Left with minimal options for what HER needs were -- to protect her baby by not being in that hospital environment without choice and control -- Amber had to make THE BEST decision she could, and that is what this whole birth debate is about. WHERE to best give birth safely, peacefully, and respectfully when the OPTIONS SUCK -- big time.

Not one meets the needs of the laboring and birthing mother and baby.

1) She could go to the HMO approved hospital knowing what she knows, and wants to avoid. Having the PRIOR birth experience she did and responding (correctly) to it as she did also made her a PSYCHOLOGICAL high-risk wherever she went unless she did the emotional, psychological work around that first experience.

There is not a social value for a woman to process this "normal birth" experience of traumatizing interventions.

Society, including MIDWIVES, doesn't promote the healing of a previous birth either before conception of the second one or during pregnancy. Doctors ignoring the impact of what they do is part of this stupid debate that perpetuates the system.

2) Her second option is a forty-five minute drive to birth center -- which always scares a mother-to-be. Even one who has a three day labor will fear not getting there in time.

Working in a birth center I observed the only time this is not true is in the case of a woman, like Amber, who had a long, protracted, painful labor in the hospital.
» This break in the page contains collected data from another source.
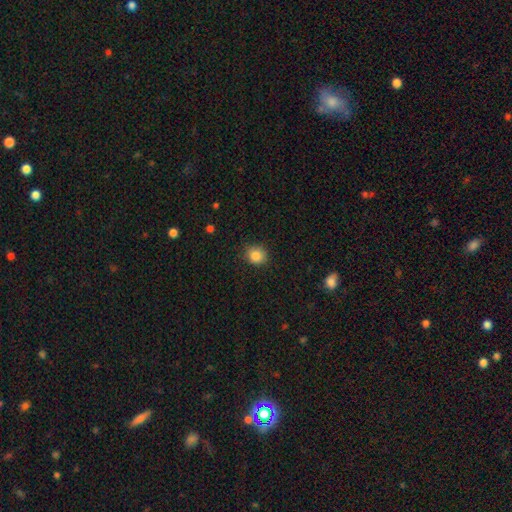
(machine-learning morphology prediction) This appears to be a smooth galaxy with no disk features (86%) that is round (82%). Merging: none (84%).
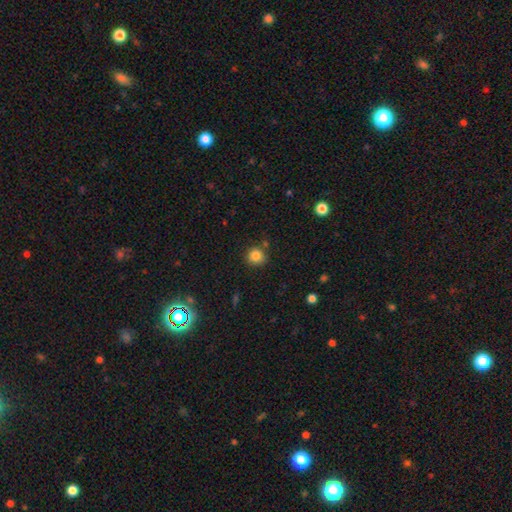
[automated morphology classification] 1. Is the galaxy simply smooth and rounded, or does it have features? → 83% smooth, 11% star or artifact, 5% featured or disk.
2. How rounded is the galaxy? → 91% round, 8% in between, 1% cigar-shaped.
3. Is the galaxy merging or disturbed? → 80% none, 11% minor disturbance, 6% merger, 3% major disturbance.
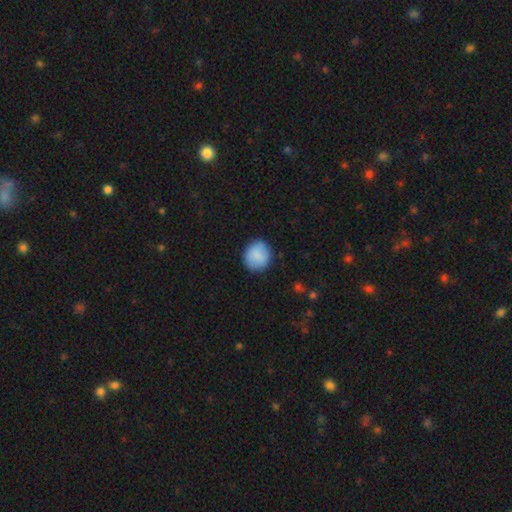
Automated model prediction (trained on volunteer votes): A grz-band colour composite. It shows a smooth galaxy with no disk features (87%) that is round (87%). Merging: none (87%).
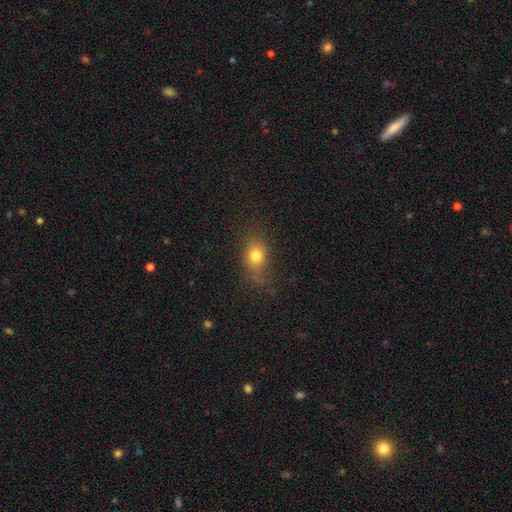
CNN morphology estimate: smooth_or_featured: smooth (p=0.77) [alt: star or artifact p=0.12]
how_rounded: in between (p=0.51) [alt: round p=0.47]
merging: none (p=0.62) [alt: minor disturbance p=0.23]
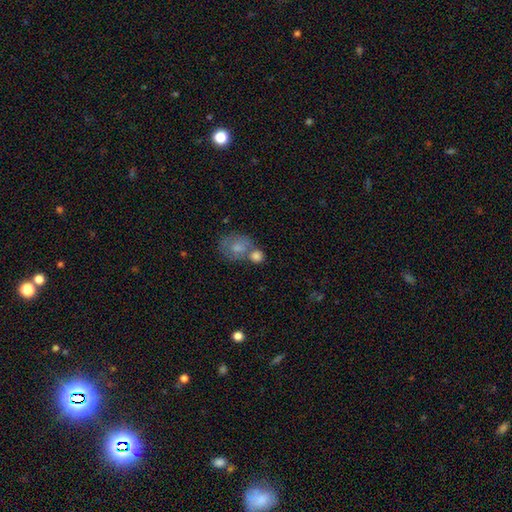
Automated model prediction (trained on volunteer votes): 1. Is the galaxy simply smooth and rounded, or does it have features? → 75% smooth, 15% featured or disk, 10% star or artifact.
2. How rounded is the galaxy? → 66% round, 32% in between, 2% cigar-shaped.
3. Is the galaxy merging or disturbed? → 44% merger, 38% none, 12% minor disturbance, 7% major disturbance.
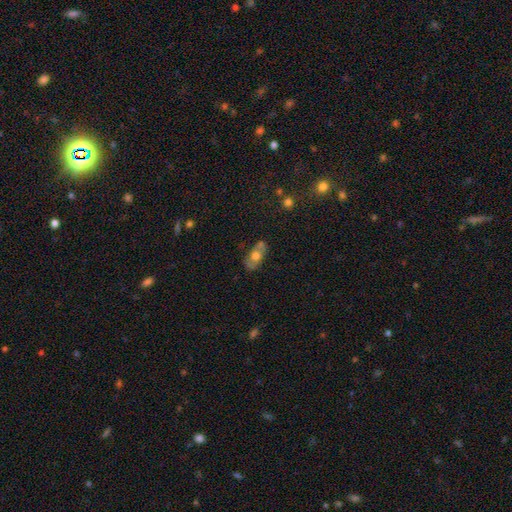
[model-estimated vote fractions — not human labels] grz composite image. It shows a smooth galaxy with no disk features (54%) that is in between round and cigar-shaped (86%). Merging: none (64%).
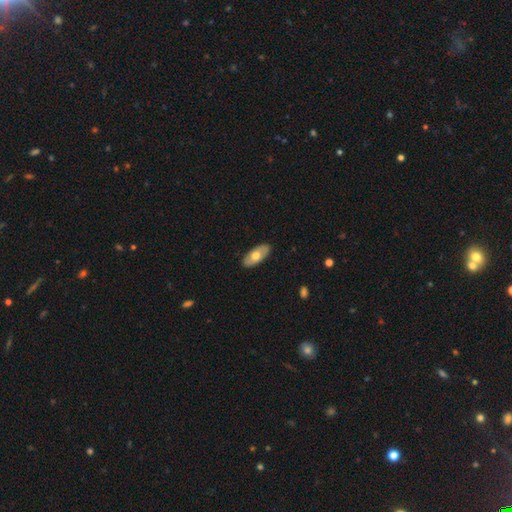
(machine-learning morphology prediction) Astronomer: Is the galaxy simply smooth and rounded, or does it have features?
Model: smooth — 62%.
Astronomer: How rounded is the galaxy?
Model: in between — 91%.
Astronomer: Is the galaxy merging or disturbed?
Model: none — 88%.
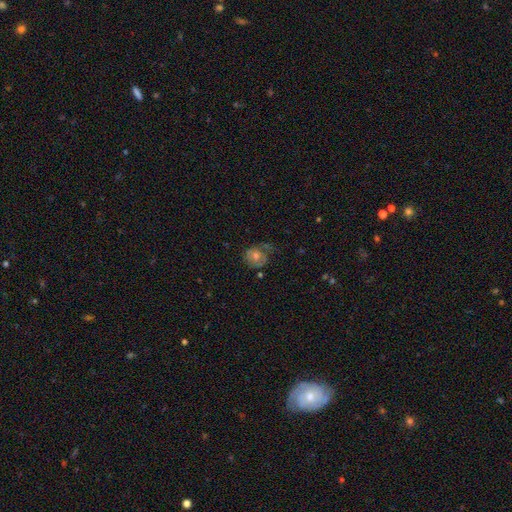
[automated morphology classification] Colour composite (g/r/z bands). It shows a featured or disk galaxy (58%) with no bar (79%), spiral arms (74%) and a moderate central bulge (63%). Merging: none (56%).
At home she doesn't realize she is in labor and progressing so easily, so she waits too long, waiting for the intensity she experienced before that is "normal" with medical birth, but not with natural birth.

3) Amber made a good choice in choosing homebirth with a professional birth caregiver, a CNM, a team, within safe driving distance to a hospital. Sounds like the best option to me. (btw, same as the doctor drives to arrive to catch baby managed by an RN or CNM -- what's the big difference really?).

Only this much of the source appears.